Saved data entries:
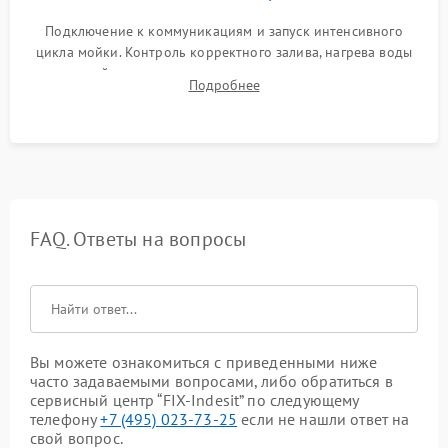
Подключение к коммуникациям и запуск интенсивного
цикла мойки. Контроль корректного залива, нагрева воды
до нужной температуры, отсутствия посторонних шумов,
Подробнее
штатного слива и абсолютной сухости в поддоне.
FAQ. Ответы на вопросы
Вы можете ознакомиться с приведенными ниже
часто задаваемыми вопросами, либо обратиться в
сервисный центр “FIX-Indesit” по следующему
телефону
+7 (495) 023-73-25
если не нашли ответ на
свой вопрос.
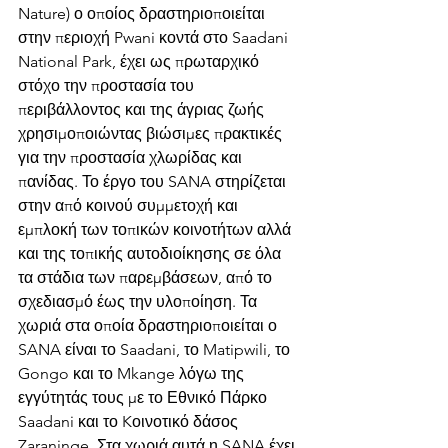
Nature) ο οποίος δραστηριοποιείται 
στην περιοχή Pwani κοντά στο Saadani 
National Park, έχει ως πρωταρχικό 
στόχο την προστασία του 
περιβάλλοντος και της άγριας ζωής 
χρησιμοποιώντας βιώσιμες πρακτικές 
για την προστασία χλωρίδας και 
πανίδας. Το έργο του SANA στηρίζεται 
στην από κοινού συμμετοχή και 
εμπλοκή των τοπικών κοινοτήτων αλλά 
και της τοπικής αυτοδιοίκησης σε όλα 
τα στάδια των παρεμβάσεων, από το 
σχεδιασμό έως την υλοποίηση. Τα 
χωριά στα οποία δραστηριοποιείται ο 
SANA είναι το Saadani, το Matipwili, το 
Gongo και το Mkange λόγω της 
εγγύτητάς τους με το Εθνικό Πάρκο 
Saadani και το Kοινοτικό δάσος 
Zaraninge. Στα χωριά αυτά η SANA έχει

Requirement: Every record gets retyped exactly; no picture goes into the copy.

Task output:
Подключение к коммуникациям и запуск интенсивного
цикла мойки. Контроль корректного залива, нагрева воды
до нужной температуры, отсутствия посторонних шумов,
Подробнее
штатного слива и абсолютной сухости в поддоне.
FAQ. Ответы на вопросы
Вы можете ознакомиться с приведенными ниже
часто задаваемыми вопросами, либо обратиться в
сервисный центр “FIX-Indesit” по следующему
телефону
+7 (495) 023-73-25
если не нашли ответ на
свой вопрос.
Nature) ο οποίος δραστηριοποιείται 
στην περιοχή Pwani κοντά στο Saadani 
National Park, έχει ως πρωταρχικό 
στόχο την προστασία του 
περιβάλλοντος και της άγριας ζωής 
χρησιμοποιώντας βιώσιμες πρακτικές 
για την προστασία χλωρίδας και 
πανίδας. Το έργο του SANA στηρίζεται 
στην από κοινού συμμετοχή και 
εμπλοκή των τοπικών κοινοτήτων αλλά 
και της τοπικής αυτοδιοίκησης σε όλα 
τα στάδια των παρεμβάσεων, από το 
σχεδιασμό έως την υλοποίηση. Τα 
χωριά στα οποία δραστηριοποιείται ο 
SANA είναι το Saadani, το Matipwili, το 
Gongo και το Mkange λόγω της 
εγγύτητάς τους με το Εθνικό Πάρκο 
Saadani και το Kοινοτικό δάσος 
Zaraninge. Στα χωριά αυτά η SANA έχει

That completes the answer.